→ Exercise goal
Find "ring pip: (633, 380)" in the records that follow; print that line and each subsequent line through the last one, verbatim and with nothing added.

☆ ☆ ☆ ☆ ☆ ☆ ☆

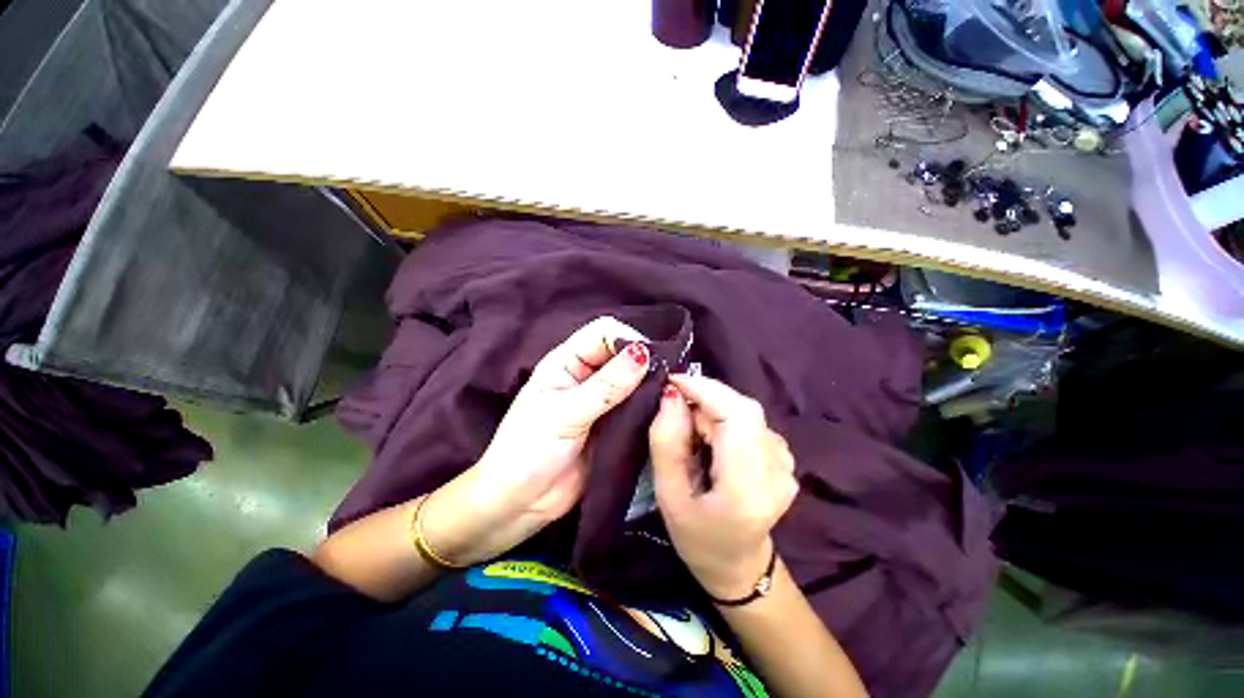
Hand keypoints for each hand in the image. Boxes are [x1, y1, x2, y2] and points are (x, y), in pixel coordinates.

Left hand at [424, 316, 650, 564]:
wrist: (519, 503)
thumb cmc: (529, 451)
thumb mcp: (565, 414)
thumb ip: (606, 386)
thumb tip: (643, 353)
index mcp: (566, 363)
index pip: (602, 333)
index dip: (626, 338)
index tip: (651, 357)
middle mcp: (586, 376)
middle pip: (621, 354)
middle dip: (644, 360)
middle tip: (670, 375)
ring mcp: (602, 401)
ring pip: (633, 380)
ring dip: (650, 383)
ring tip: (673, 392)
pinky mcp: (613, 424)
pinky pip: (637, 407)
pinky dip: (650, 405)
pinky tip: (666, 409)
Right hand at [648, 375, 798, 599]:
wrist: (739, 566)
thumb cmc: (697, 538)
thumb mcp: (668, 495)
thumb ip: (666, 443)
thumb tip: (671, 396)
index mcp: (748, 488)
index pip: (737, 416)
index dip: (706, 389)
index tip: (672, 382)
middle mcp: (777, 471)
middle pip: (742, 409)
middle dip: (705, 400)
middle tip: (677, 415)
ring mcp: (787, 464)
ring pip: (746, 412)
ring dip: (714, 411)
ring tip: (694, 437)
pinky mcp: (784, 458)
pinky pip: (751, 422)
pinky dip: (726, 419)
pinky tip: (713, 441)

☆ ☆ ☆ ☆ ☆ ☆ ☆

→ Solution for this problem
ring pip: (633, 380)
ring dip: (650, 383)
ring tip: (673, 392)
pinky mcp: (613, 424)
pinky pip: (637, 407)
pinky dip: (650, 405)
pinky tip: (666, 409)
Right hand at [648, 375, 798, 599]:
wrist: (739, 566)
thumb cmc: (697, 538)
thumb mcp: (668, 495)
thumb ip: (666, 443)
thumb tip: (671, 396)
index mcp: (748, 488)
index pip: (737, 416)
index dip: (706, 389)
index tip: (672, 382)
middle mcp: (777, 471)
middle pip: (742, 409)
middle dip: (705, 400)
middle tip: (677, 415)
ring mcp: (787, 464)
ring pip: (746, 412)
ring dip: (714, 411)
ring tip: (694, 437)
pinky mcp: (784, 458)
pinky pip: (751, 422)
pinky dip: (726, 419)
pinky tip: (713, 441)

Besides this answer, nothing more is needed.